The British Parliament this year passed legislation to operate a $600 million fund - funded by the insurance industry - for mesothelioma victims diagnosed after July 2012 who can no longer trace former employers to sue for exposure. About 300 payouts of about $200,000 are expected each year.
Ironically, the British Houses of Parliament themselves are extensively contaminated with asbestos and facing closure for up to five years while they undergo a removal and refurbishment program at a reported cost of $5 billion.
New research by the independent regulator the Health and Safety Executive - the British equivalent of Safe Work Australia - shows that the British death rate to mesothelioma has increased to 2534 in 2012, up by 243 on the year before.
Meanwhile, the latest figures from Safe Work Australia show that in 2011 there were 606 mesothelioma deaths and 125 asbestosis deaths - a total of 731.
The head of Australia's Asbestos Safety and Eradication Agency Peter Tighe said both countries were facing similar risk from the widespread use of asbestos sheeting in Australia, and asbestos lagging around pipes in the UK.
But he warned that the use of asbestos per capita was greater in Australia than the UK – through the prolific use of sheeting in housing and buildings constructed between 1950 and 1970.

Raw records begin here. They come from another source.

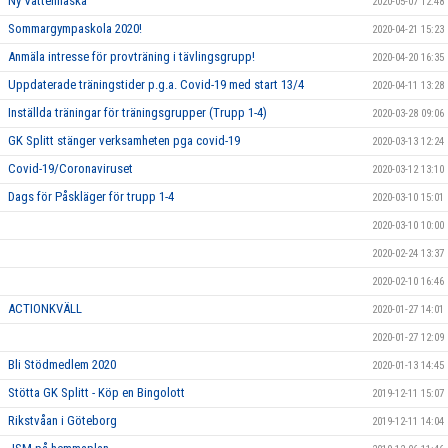
Ny Vattenflaska
2020-05-07 12:48
Sommargympaskola 2020!
2020-04-21 15:23
Anmäla intresse för provträning i tävlingsgrupp!
2020-04-20 16:35
Uppdaterade träningstider p.g.a. Covid-19 med start 13/4
2020-04-11 13:28
Inställda träningar för träningsgrupper (Trupp 1-4)
2020-03-28 09:06
GK Splitt stänger verksamheten pga covid-19
2020-03-13 12:24
Covid-19/Coronaviruset
2020-03-12 13:10
Dags för Påskläger för trupp 1-4
2020-03-10 15:01
2020-03-10 10:00
2020-02-24 13:37
2020-02-10 16:46
ACTIONKVÄLL
2020-01-27 14:01
2020-01-27 12:09
Bli Stödmedlem 2020
2020-01-13 14:45
Stötta GK Splitt - Köp en Bingolott
2019-12-11 15:07
Rikstvåan i Göteborg
2019-12-11 14:04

The British and Australian asbestos experience will be discussed when Australia hosts the First International Conference on Asbestos Awareness and Management next week (November 16). The conference will also address the third wave of mesothelioma deaths currently being experienced across both countries due to home renovations and the disturbance and degeneration of asbestos materials due to age.
An investigation by the British health and safety regulator into occupational exposure found carpenters carried the highest risk for mesothelioma – with a 1 in 17 lifetime risk for someone born in the 1940s.
The lifetime risk for construction workers was 1 in 55, compared with 1 in 125 for electricians, plumbers and painters.
In Australia, the National Dataset for Compensation Based Statistics found occupation groups with higher than average rates of workers' compensation claims for mesothelioma between 2005-2008 included power generation plant operators, carpenters and joiners, telecommunications tradespeople, metal fitters and machinists, electricians and plumbers.
Mr Tighe noted that peak mortality is not expected to be reached until 2020 in both Britain and Australia – due to the lag time after peak exposure periods in the 1970s.
In the UK, 1 in 40 of all male cancer deaths below the age of 80 is due to mesothelioma, with women accounting for less than 20 per cent of mesothelioma deaths.
Average life expectancy from diagnosis to death is nine months.